O filme opta por iniciar colocando o espectador na pele dele, que sorrateiramente adentra a casa, coloca uma máscara genérica de palhaço, sobe a escada e, sendo chamado pelo nome, detalhe inesperado, esfaqueia a bela mulher seminua que penteava o cabelo no quarto. Alguns segundos depois descobrimos que aquela era sua irmã e, pior, que o assassino é um menino de seis anos de idade.
Ao contrário dos gialli italianos, fonte de inspiração, Myers não é demonizado, o roteiro de Carpenter e Debra Hill parece buscar alguma empatia, como se, em essência alegórica, a perseguição dele representasse o desespero de um apaixonado por uma musa que o rejeita. Não é um demônio sobrenatural como Freddy Krueger, ou um zumbi abrutalhado como Jason Voorhees, aliás, franquias que só existiram graças ao sucesso de “Halloween”. Ele é, apesar de fisicamente ameaçador, intensamente patético.
Laurie Strode (Jamie Lee Curtis, em sua estreia no cinema) é uma adolescente gentil, responsável e introvertida que ganha uns trocados ajudando vizinhos como babá. Adorável, ela difere bastante de suas colegas de escola, provocadoras e, como é natural da idade, hipersexualizadas. A câmera inteligentemente dedica tempo generoso em tomadas à distância, em que acompanhamos caminhadas tranquilas dela voltando para casa, conseguimos quase sentir o aroma das árvores e o toque da brisa na pele, enxergamos claramente a apatia da vida na cidade interiorana. E, vale salientar, os enquadramentos agregam ao suspense, já que os nossos olhos buscam nos cantos, espaços vazios, alguma presença estranha.

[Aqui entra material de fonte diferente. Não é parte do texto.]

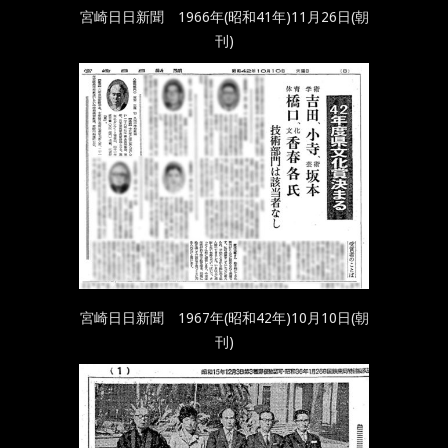
宮崎日日新聞 1966年(昭和41年)11月26日(朝
刊)
宮崎日日新聞 1967年(昭和42年)10月10日(朝
刊)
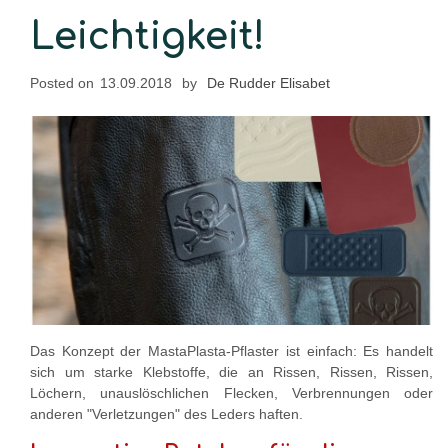
Leichtigkeit!
Posted on
13.09.2018
by
De Rudder Elisabet
Das Konzept der MastaPlasta-Pflaster ist einfach: Es handelt
sich um starke Klebstoffe, die an Rissen, Rissen, Rissen,
Löchern, unauslöschlichen Flecken, Verbrennungen oder
anderen "Verletzungen" des Leders haften.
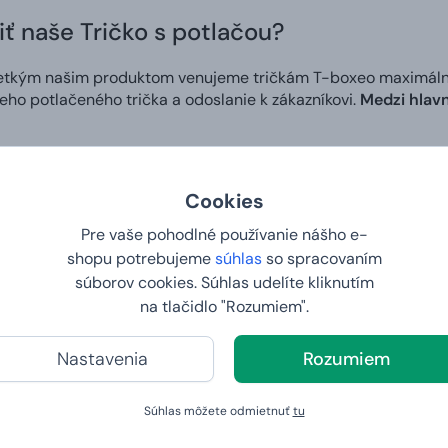
iť naše Tričko s potlačou?
etkým našim produktom venujeme tričkám T-boxeo maximálnu s
neho potlačeného trička a odoslanie k zákazníkovi.
Medzi hlavn
otlač
Cookies
ívame
najmodernejšie technológie
, ktoré zaručujú
perfektné
álych farbách
. Použité farby sú
zdravotne nezávadné
.
Pre vaše pohodlné používanie nášho e-
shopu potrebujeme
súhlas
so spracovaním
súborov cookies. Súhlas udelíte kliknutím
zajn
na tlačidlo "Rozumiem".
si v našom editore
môžete vytvoriť vlastný dizajn
na tričko a
Nastavenia
Rozumiem
č
zaručuje, že
motív na tričku bude presnou kópiou obrázku, 
e. Ideálny spôsob, ako niekomu pripraviť skutočne osobitý darč
Súhlas môžete odmietnuť
tu
 do 2. dňa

A calmaria é mentirosa, sabemos que a jovem corre perigo. E, de certa forma, numa camada bizarra de interpretação, Myers é o responsável por retirá-la do conformismo existencial. Ela estava fadada à seguir o mesmo molde de sua mãe, diploma, marido e filhos, cuidar da casa e envelhecer diante do monitor da televisão, o futuro possível naquele local. Quando ele entra na equação, o “príncipe encantado do inferno”, a vida dela muda completamente, ela se fortalece com a experiência e, ao contrário de suas colegas que se consideravam tão espertas, Laurie sobrevive.
O doutor Sam Loomis (Donald Pleasence) é obstinado, ele sabe que seu paciente é o mal personificado. Ao testemunhar sua fuga na inesquecível sequência noturna nos arredores do hospital psiquiátrico, o experiente e cansado profissional sente a culpa indireta por não ter sido capaz de modificar aquele indivíduo. Aquele jovem que viveu preso, como que por mágica, aprendeu a dirigir o automóvel que o conduz à liberdade. A insinuação sobrenatural é algo que amedronta o próprio Loomis. A entrega do ator em todas as cenas transmite senso de urgência, com um toque de gênio, sem medo de fragilizá-lo ao deixar passar a perturbação que sente apenas em cogitar o reencontro.
Uma produção de baixíssimo orçamento feita cooperativamente por um grupo de amigos com pouca experiência na área, “Halloween” se tornou com o passar dos anos objeto de culto por fãs do mundo inteiro, iniciando uma franquia problematicamente fascinante e que, agora, quarenta anos depois de sua estreia, está prestes a entregar mais um capítulo, o décimo primeiro, protagonizado novamente por Jamie Lee Curtis, ignorando narrativamente as sequências (e, por conseguinte, anulando o conceito tolo de que Laurie é irmã de Myers) e retomando a história diretamente de onde o original terminou, projeto que já está sendo elogiado pela crítica internacional e estreia nos cinemas brasileiros em 25 de outubro.
Um clássico do terror que somente melhora a cada revisão.